Russian Prime Minister Dmitry Medvedev confirmed Russia will continue to bomb so-called “moderate” rebels in Syria, despite pleading from President Barack Obama to follow the ceasefire.
Medvedev said in an interview with Time Magazine he sees no reason why rebels running around with automatic weapons near Aleppo should receive any kind of immunity. They should be targeted along with Islamic State militants, he said, especially because it’s almost impossible to distinguish U.S.-designated moderate rebels from more extreme elements.
“So it is very difficult for us to tell the difference between the very moderate ones and the not-so-moderate ones, the good from the bad,” Medvedev said in Munch.
Medvedev’s remarks completely throw into question the seriousness of the Syria peace treaty, which was officially signed Thursday.
For Medvedev, the strikes will stop when peace comes back to Syria.
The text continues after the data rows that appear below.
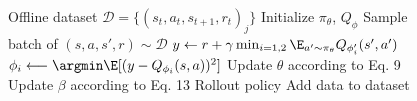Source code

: \begin{wrapfigure}{R}{0.5\textwidth}
\begin{minipage}{0.99\textwidth}
    \begin{algorithm}[H]
       	\fcaption{\METHOD}
       	\label{alg:method}
       	\begin{algorithmic}[1]
       	\STATE Offline dataset $\mathcal{D} = \{(s_t, a_t, s_{t+1}, r_t)_j\}$
       	\STATE Initialize $\pi_\theta$, $Q_\phi$ 
       	    \STATE Sample batch of $(s, a, s', r) \sim \mathcal{D}$
            \STATE $y \gets r + \gamma \min_{i=1,2} \E_{a' \sim \pi_\theta} Q_{\phi'_i}(s', a')$
            \STATE $\phi_{i} \longleftarrow \argmin \E[(y - Q_{\phi_i}(s, a))^2]$
            \STATE Update $\theta$ according to Eq. 9
            \STATE Update $\beta$ according to Eq. 13
                \STATE Rollout policy
                \STATE Add data to dataset
            \ENDIF
       	\ENDFOR
       	\end{algorithmic}
    \end{algorithm}
\end{minipage}
\end{wrapfigure}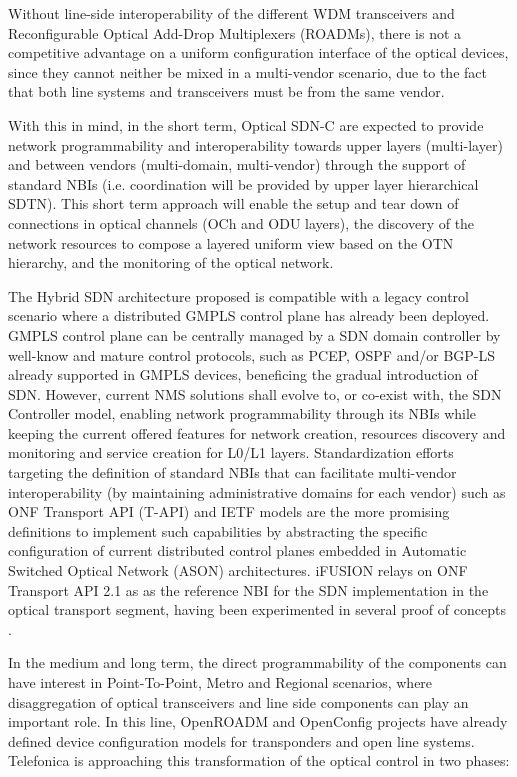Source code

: \documentclass[a4paper,fleqn]{cas-dc}
\begin{document}
Without line-side interoperability of the different WDM transceivers and Reconfigurable Optical Add-Drop Multiplexers (ROADMs), there is not a competitive advantage on a uniform configuration interface of the optical devices, since they cannot neither be mixed in a multi-vendor scenario, due to the fact that both line systems and transceivers must be from the same vendor.

With this in mind, in the short term, Optical SDN-C are expected to provide network programmability and interoperability towards upper layers (multi-layer) and between vendors (multi-domain, multi-vendor) through the support of standard NBIs (i.e. coordination will be provided by upper layer hierarchical SDTN). This short term approach will enable the setup and tear down of connections in optical channels (OCh and ODU layers), the discovery of the network resources to compose a layered uniform view based on the OTN hierarchy, and the monitoring of the optical network.

The Hybrid SDN architecture proposed is compatible with a legacy control scenario where a distributed GMPLS control plane has already been deployed. GMPLS control plane can be centrally managed by a SDN domain controller by well-know and mature control protocols, such as PCEP, OSPF and/or BGP-LS already supported in GMPLS devices, beneficing the gradual introduction of SDN. However, current NMS solutions shall evolve to, or co-exist with, the SDN Controller model, enabling network programmability through its NBIs while keeping the current offered features for network creation, resources discovery and monitoring and service creation for L0/L1 layers. Standardization efforts targeting the definition of standard NBIs that can facilitate multi-vendor interoperability (by maintaining administrative domains for each vendor) such as ONF Transport API (T-API) \cite{lopez2016transport} and IETF models \cite{wu2017service} are the more promising definitions to implement such capabilities by abstracting the specific configuration of current distributed control planes embedded in Automatic Switched Optical Network (ASON) architectures. 
i\uppercase{FUSION} relays on ONF Transport API 2.1 as as the reference NBI for the SDN implementation in the optical transport segment, having been experimented in several proof of concepts \cite{mayoral2016first,mayoral2017control,bravalheri2019vnf}. 

In the medium and long term, the direct programmability of the components can have interest in Point-To-Point, Metro and Regional scenarios, where disaggregation of optical transceivers and line side components can play an important role. In this line, OpenROADM \cite{oda2016learning,kundrat2019opening} and OpenConfig \cite{shaikhopenconfig} projects have already defined device configuration models for transponders and open line systems. Telefonica is approaching this transformation of the optical control in two phases:
\end{document}
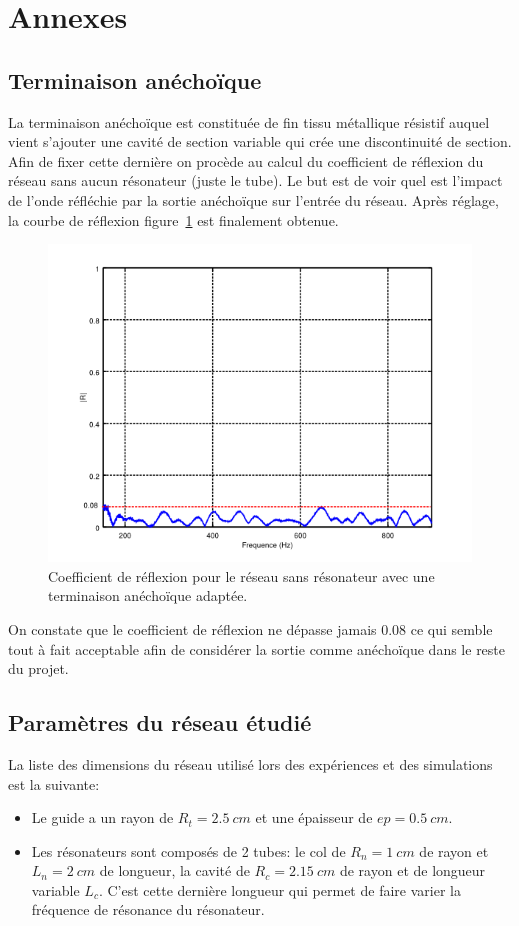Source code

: \chapter*{Annexes}

\section*{Terminaison anéchoïque}
\label{term_anecho}
La terminaison anéchoïque est constituée de fin tissu métallique résistif auquel vient s'ajouter une cavité de section variable qui crée une discontinuité de section. Afin de fixer cette dernière on procède au calcul du coefficient de réflexion du réseau sans aucun résonateur (juste le tube). Le but est de voir quel est l'impact de l'onde réfléchie par la sortie anéchoïque sur l'entrée du réseau. Après réglage, la courbe de réflexion figure~\ref{fig_term_anecho} est finalement obtenue.

\begin{figure}[!h]
\centering
\includegraphics[scale=0.4]{./images_annexe/anecho.png}
\caption{\label{fig_term_anecho} Coefficient de réflexion pour le réseau sans résonateur avec une terminaison anéchoïque adaptée.}
\end{figure}

On constate que le coefficient de réflexion ne dépasse jamais 0.08 ce qui semble tout à fait acceptable afin de considérer la sortie comme anéchoïque dans le reste du projet.

\section*{Paramètres du réseau étudié}
\label{annexe_corr}
La liste des dimensions du réseau utilisé lors des expériences et des simulations est la suivante:
\begin{itemize}
\item Le guide a un rayon de $R_t = 2.5~cm$ et une épaisseur de $ep = 0.5~cm$.
\item Les résonateurs sont composés de 2 tubes: le col de $R_n = 1~cm$ de rayon et $L_n = 2~cm$ de longueur, la cavité de $R_c = 2.15~cm$ de rayon et de longueur variable $L_c$. C'est cette dernière longueur qui permet de faire varier la fréquence de résonance du résonateur. 
\end{itemize}


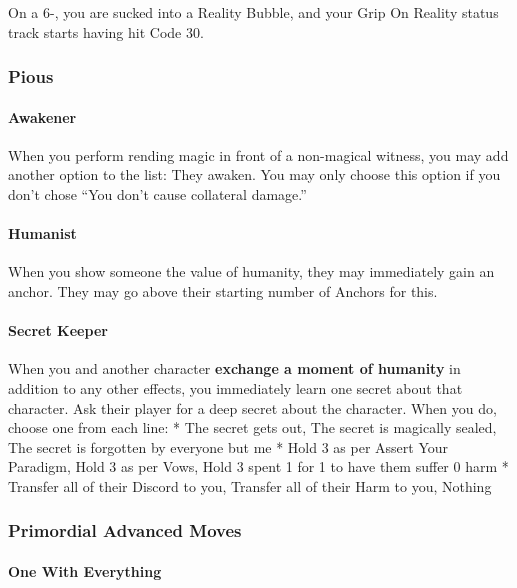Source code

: \documentclass[
]{memoir}
\begin{document}
On a 6-, you are sucked into a Reality Bubble, and your Grip On Reality
status track starts having hit Code 30.

\hypertarget{pious}{%
\subsubsection{Pious}\label{pious}}

\hypertarget{awakener}{%
\paragraph{Awakener}\label{awakener}}

When you perform rending magic in front of a non-magical witness, you
may add another option to the list: They awaken. You may only choose
this option if you don't chose ``You don't cause collateral damage.''

\hypertarget{humanist}{%
\paragraph{Humanist}\label{humanist}}

When you show someone the value of humanity, they may immediately gain
an anchor. They may go above their starting number of Anchors for this.

\hypertarget{secret-keeper}{%
\paragraph{Secret Keeper}\label{secret-keeper}}

When you and another character \textbf{exchange a moment of humanity} in
addition to any other effects, you immediately learn one secret about
that character. Ask their player for a deep secret about the character.
When you do, choose one from each line: * The secret gets out, The
secret is magically sealed, The secret is forgotten by everyone but me *
Hold 3 as per Assert Your Paradigm, Hold 3 as per Vows, Hold 3 spent 1
for 1 to have them suffer 0 harm * Transfer all of their Discord to you,
Transfer all of their Harm to you, Nothing

\hypertarget{primordial-advanced-moves}{%
\subsubsection{Primordial Advanced
Moves}\label{primordial-advanced-moves}}

\hypertarget{one-with-everything}{%
\paragraph{One With Everything}\label{one-with-everything}}
\end{document}
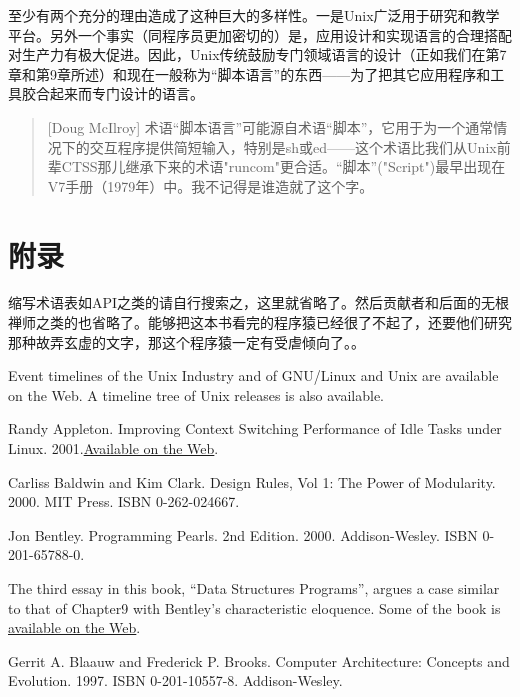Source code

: \documentclass[12pt,oneside]{book}
\begin{document}
\begin{common-format}
至少有两个充分的理由造成了这种巨大的多样性。一是Unix广泛用于研究和教学平台。另外一个事实（同程序员更加密切的）是，应用设计和实现语言的合理搭配对生产力有极大促进。因此，Unix传统鼓励专门领域语言的设计（正如我们在第7章和第9章所述）和现在一般称为“脚本语言”的东西——为了把其它应用程序和工具胶合起来而专门设计的语言。

\begin{quote}[Doug McIlroy]
术语“脚本语言”可能源自术语“脚本”，它用于为一个通常情况下的交互程序提供简短输入，特别是sh或ed——这个术语比我们从Unix前辈CTSS那儿继承下来的术语"runcom"更合适。“脚本”("Script")最早出现在V7手册（1979年）中。我不记得是谁造就了这个字。
\end{quote}





\chapter{附录}
缩写术语表如API之类的请自行搜索之，这里就省略了。然后贡献者和后面的无根禅师之类的也省略了。能够把这本书看完的程序猿已经很了不起了，还要他们研究那种故弄玄虚的文字，那这个程序猿一定有受虐倾向了。。

\backmatter
{}

Event timelines of the Unix Industry and of GNU/Linux and Unix are available on the Web. A timeline tree of Unix releases is also available.

\begin{thebibliography}{9}
 Randy Appleton. Improving Context Switching Performance of Idle Tasks under Linux. 2001.\href{http://euclid.nmu.edu/~randy/Research/Papers/Scheduler/}{Available on the Web}.

 Carliss Baldwin and Kim Clark. Design Rules, Vol 1: The Power of Modularity. 2000. MIT Press. ISBN 0-262-024667.

 Jon Bentley. Programming Pearls. 2nd Edition. 2000. Addison-Wesley. ISBN 0-201-65788-0.

The third essay in this book, “Data Structures Programs”, argues a case similar to that of Chapter9 with Bentley's characteristic eloquence. Some of the book is \href{http://www.cs.bell-labs.com/cm/cs/pearls/}{available on the Web}.

 Gerrit A. Blaauw and Frederick P. Brooks. Computer Architecture: Concepts and Evolution. 1997. ISBN 0-201-10557-8. Addison-Wesley.


\end{thebibliography}
\end{common-format}
\end{document}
A lack of clearly stipulated conditions for when airstrikes become unnecessary means the war is likely to continue for a long time. Even Syrian President Bashar Assad, several hours before the peace deal came about, said he intends to take all of Syria back.
Medvedev did say the rebels need to sit down with Assad and negotiate some kind of solution. The problem, of course, is that who belongs at the negotiation table has yet to be determined.
“We would like Syria to stay within its historic borders as a unified country,” Medvedev told Time. “None of us need another Libya, which broke up into several pieces, nor do we need the kind of chaos in which various territories are under the control of field commanders or, to put it plainly, bandits, regardless what religious rhetoric they use as cover.”
U.S. objectives are held hostage by Russian activity, as Russia now seems to have seized the position as the most important player in Syria.
“There’s recognition that the Russians now dominate the agenda in Syria and the Western approach is to yield to Russia,” Ayham Kamel, Middle East and North Africa director at Eurasia Group, told Bloomberg.
In full acknowledgment of that position, Medvedev said the U.S. shouldn’t even think of sending in ground troops to support rebel forces because of how badly it failed in Afghanistan. He also added the U.S.’s Arab allies should also stay out of Syria, if backing opposition forces is the goal.
Obama asked Russian President Vladimir Putin Sunday to put a stop to the airstrikes, but his requests will likely fall on deaf ears.